이제 main.py의 자세한 호출 구조를 설명하겠습니다.

▼ 다음은 stream 옵션을 실행했을 때와 실행하지 않았을 때 각각의 요청을 처리하기 위한 함수입니다.

모듈 불러오기

from completion_executor import ChatCompletionExecutor
from sliding_window_executor import SlidingWindowExecutor
import json

▼ 먼저 필요한 모듈을 임포트하는 부분입니다. 'SlidingWindowExecutor'와 'CompletionExecutor' 클래스를 각각의 모듈에서 가져옵니다.
불러온 모듈과 클래스는 이후 코드에서 사용될 것입니다.

작동을 위한 중심 코드

# 스트리밍 응답에서 content 부분만 추출
def parse_stream_response(response):
    content_parts = []
    for line in response.splitlines():
        if line.startswith('data:'):
            data = json.loads(line[5:])
            if 'message' in data and 'content' in data['message']:
                content_parts.append(data['message']['content'])
 
    content = content_parts[-1] if content_parts else ""
    return content.strip()
 
# 논스트리밍 응답에서 content 부분만 추출
def parse_non_stream_response(response):
    result = response.get('result', {})
    message = result.get('message', {})
    content = message.get('content', '')
    return content.strip()

▼ 사용자 입력을 처리하는 과정을 설명해 드리겠습니다. 먼저 시스템 프롬프트를 설정한 후, 사용자로부터 입력을 받습니다.
받은 입력은 messages라는 리스트에 차례로 추가됩니다.

초기 설정 및 사용자 입력 처리

def main():
    # 시스템 프롬프트 설정
    system_prompt = "- HyperCLOVA X는 네이버 클라우드의 하이퍼스케일 AI입니다."
    messages = []
 
    sliding_window_executor = SlidingWindowExecutor(
        host='clovastudio.apigw.ntruss.com',
        api_key = '<api_key>',
        api_key_primary_val = '<api_key_primary_val>',
        request_id = '<request_id>'
    )
 
    completion_executor = ChatCompletionExecutor(
        host='https://clovastudio.stream.ntruss.com',
        api_key = '<api_key>',
        api_key_primary_val = '<api_key_primary_val>',
        request_id = '<request_id>'
    )
 
    # stream 옵션에 따라 응답을 토큰 단위(stream=True), 전체(stream=False)로 받을 수 있습니다.
    stream = True
 
    while True:
        user_input = input("USER: ('exit'으로 종료): ")
        if user_input.lower() in ['exit', 'quit']:
            break
 
        messages.append({"role": "user", "content": user_input})

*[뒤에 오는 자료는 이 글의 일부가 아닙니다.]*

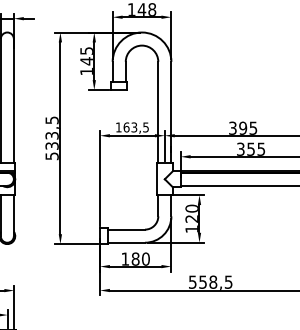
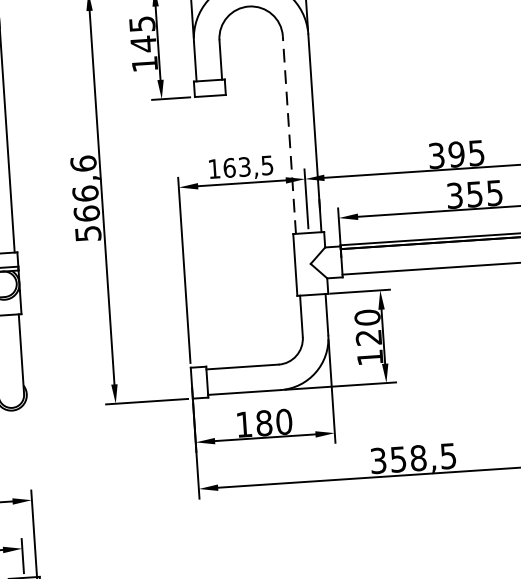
line: (158, 112) -> (289, 134), solid -> dashed
text: (51, 132) -> (83, 187), 533,5 -> 566,6
text: (192, 281) -> (377, 459), 558,5 -> 358,5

▼ 사용자의 새로운 입력과 기존 대화 내역을 슬라이딩 윈도우 API에 전달합니다. 이 API는 입력된 데이터의 토큰 수가 최대 허용 개수를 초과하지 않도록
대화 내역을 조정하는 역할을 합니다. 조정된 대화 내역은 'adjusted_messages'라는 변수에 저장되어 이후 처리 과정에서 활용됩니다.

슬라이딩 윈도우 API 호출

# 슬라이딩 윈도우 요청 데이터 생성
request_data = {
    "messages": [{"role": "system", "content": system_prompt}] + messages,
    "maxTokens": 100  # 슬라이딩 윈도우에서 사용할 토큰 수
}
 
try:
    adjusted_messages = sliding_window_executor.execute(request_data)
    if adjusted_messages == 'Error':
        print("Error adjusting messages with SlidingWindowExecutor")
        continue
except Exception as e:
    print(f"Error adjusting messages: {e}")
    continue

▼ 슬라이딩 윈도우 API로 조정된 'adjusted_messages' 변수를 Chat Completions API에 전달하여 사용자 입력에 대한 응답을 생성합니다.
생성된 응답은 대화 내역에 추가되며, 이 대화 내역은 터미널 창에 출력되어 사용자가 확인할 수 있습니다.

Chat Completions API 호출

# Chat Completion 요청 데이터 생성
completion_request_data = {
    "messages": adjusted_messages,
    "maxTokens": 100,  # Chat Completion에서 사용할 토큰 수
    "temperature": 0.5,
    "topK": 0,
    "topP": 0.8,
    "repeatPenalty": 1.2,
    "stopBefore": [],
    "includeAiFilters": True,
    "seed": 0
}
 
try:
    response = completion_executor.execute(completion_request_data, stream=stream)
    if stream:
        response_text = parse_stream_response(response)
    else:
        response_text = parse_non_stream_response(response)
     
    messages.append({"role": "assistant", "content": response_text})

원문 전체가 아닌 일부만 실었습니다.